» Your task
Lines below that include the word "образования" should each be copied.

Collected data
****************************************

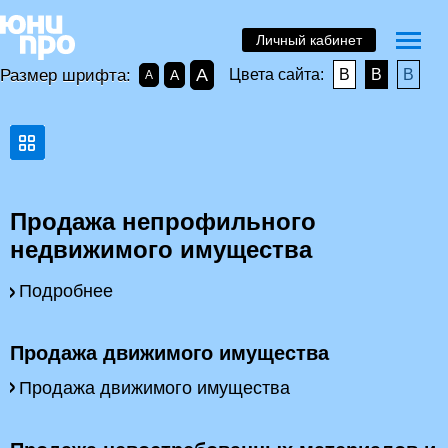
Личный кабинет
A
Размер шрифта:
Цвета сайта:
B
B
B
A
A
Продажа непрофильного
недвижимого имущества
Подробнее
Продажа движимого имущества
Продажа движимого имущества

****************************************

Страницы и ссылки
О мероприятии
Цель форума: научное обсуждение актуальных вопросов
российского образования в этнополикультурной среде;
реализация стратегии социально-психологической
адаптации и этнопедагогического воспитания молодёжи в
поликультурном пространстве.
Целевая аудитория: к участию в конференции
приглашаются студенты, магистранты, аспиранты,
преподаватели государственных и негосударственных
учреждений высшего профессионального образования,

****************************************

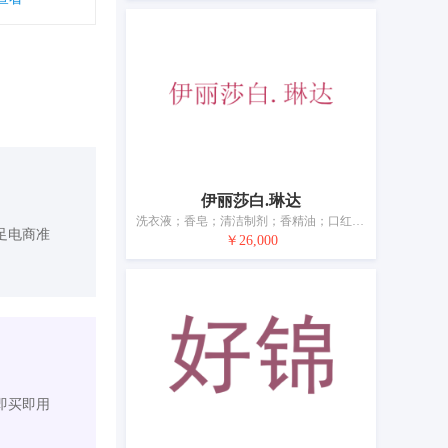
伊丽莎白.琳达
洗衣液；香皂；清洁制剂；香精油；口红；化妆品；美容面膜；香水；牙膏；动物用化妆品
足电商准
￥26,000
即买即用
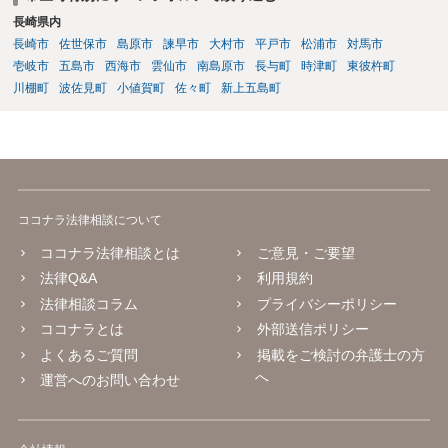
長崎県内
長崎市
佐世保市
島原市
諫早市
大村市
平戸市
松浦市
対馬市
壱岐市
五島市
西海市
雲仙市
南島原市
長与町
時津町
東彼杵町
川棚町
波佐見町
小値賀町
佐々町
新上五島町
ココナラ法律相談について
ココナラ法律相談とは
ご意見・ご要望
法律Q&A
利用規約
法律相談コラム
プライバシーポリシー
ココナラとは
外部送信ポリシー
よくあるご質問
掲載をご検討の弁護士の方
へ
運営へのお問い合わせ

****************************************

» Answer to this problem
российского образования в этнополикультурной среде;
учреждений высшего профессионального образования,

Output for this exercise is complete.